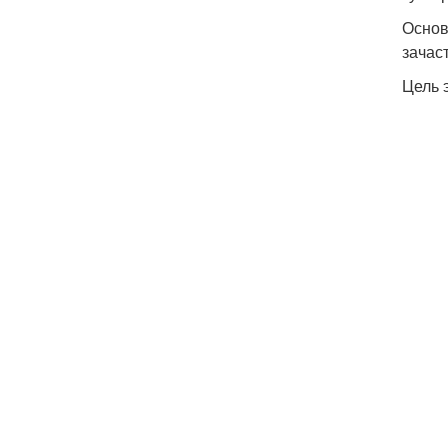
Основ
зачас
Цель 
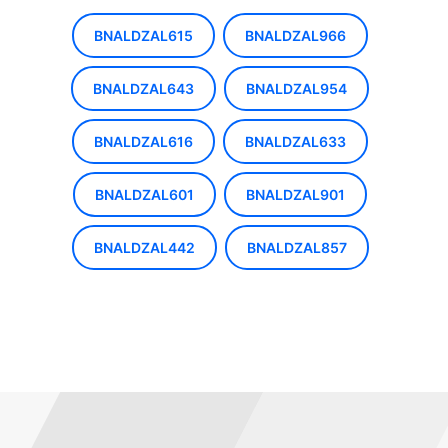
BNALDZAL615
BNALDZAL966
BNALDZAL643
BNALDZAL954
BNALDZAL616
BNALDZAL633
BNALDZAL601
BNALDZAL901
BNALDZAL442
BNALDZAL857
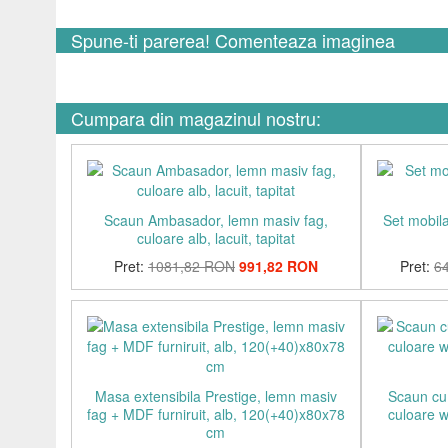
Spune-ti parerea! Comenteaza imaginea
Cumpara din magazinul nostru:
Scaun Ambasador, lemn masiv fag,
Set mobila
culoare alb, lacuit, tapitat
Pret:
1081,82 RON
991,82 RON
Pret:
6
Masa extensibila Prestige, lemn masiv
Scaun cu 
fag + MDF furniruit, alb, 120(+40)x80x78
culoare w
cm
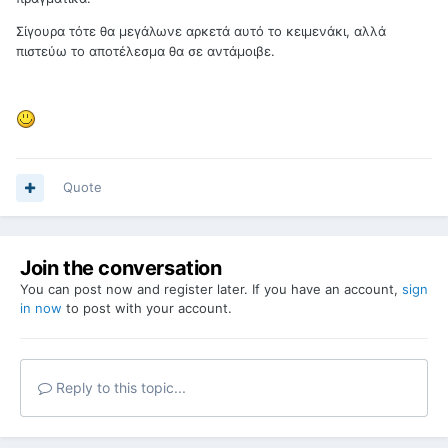
Σίγουρα τότε θα μεγάλωνε αρκετά αυτό το κειμενάκι, αλλά
πιστεύω το αποτέλεσμα θα σε αντάμοιβε.
Quote
Join the conversation
You can post now and register later. If you have an account,
sign
in now
to post with your account.
Reply to this topic...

----

Request: Locate every line in the items that contains the word "culoare" and copy each of those lines.

Reply:
culoare alb, lacuit, tapitat
culoare w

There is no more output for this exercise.